By apologizing or using self-deprecating language, you’re suggesting that only a desperate or bored person would want to hang out with you, which may make you appear desperate too.
When you’re getting to know someone, ask them out for a low-key activity like brunch or browsing a local market for a couple of hours. Don’t ask too much too soon. For example, although it’s normal to invite a best friend on a weekend trip, this kind of invitation would probably scare off someone you’ve only seen a couple of times.
It’s good to keep an open mind when looking for friends. For example, there’s no need to write someone off just because they are much older or younger than you. But if you try to make friends with anybody and everybody just because you feel lonely, you may come off as desperate.
In a healthy friendship, both people feel comfortable sharing their thoughts, feelings, and experiences. However, sharing too much too soon can make you appear socially unskilled and needy. Your new friend might get the impression that you’re desperate for someone to talk to.
Oversharing can make other people feel uneasy. They might feel as though they have to share in return, even if they would rather wait until they know you better. Here’s a guide on how to stop oversharing.
Friendships are good for our general well-being, so it’s normal to put effort into making friends. If you are lonely or fear rejection, you may try especially hard because you want companionship. If you feel inferior to others, you may try hard because you think you have to compensate for your flaws.

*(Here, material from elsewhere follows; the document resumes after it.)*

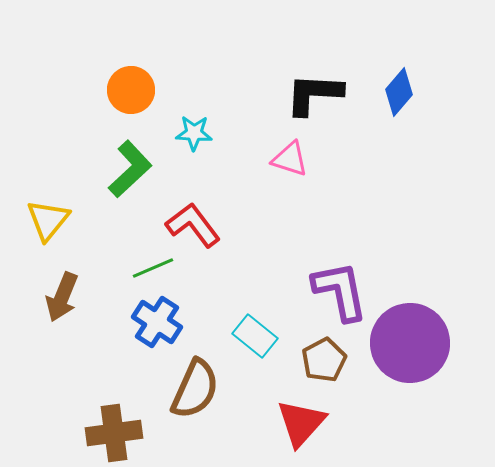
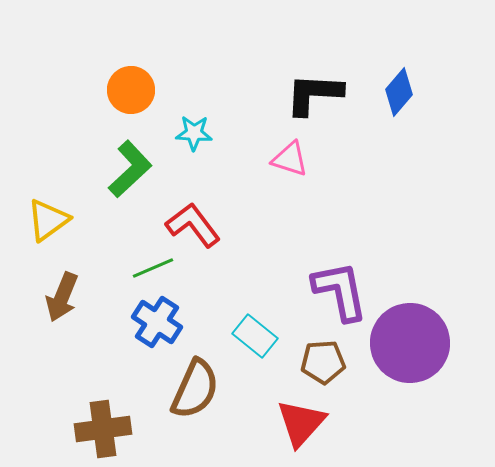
yellow triangle: rotated 15 degrees clockwise
brown pentagon: moved 1 px left, 2 px down; rotated 24 degrees clockwise
brown cross: moved 11 px left, 4 px up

If you struggle to make conversation and appear friendly, you’ll find it hard to get close to people. Other possible reasons include undesirable social habits like interrupting or bragging, problems trusting others, or lack of opportunity to meet people with similar values and interests.
Friendships require regular contact. If you don’t keep in touch with your friends and arrange to spend time together, the friendship may fade. Other possible reasons why you can’t keep friends include an inability to open up to people, depression, and social anxiety.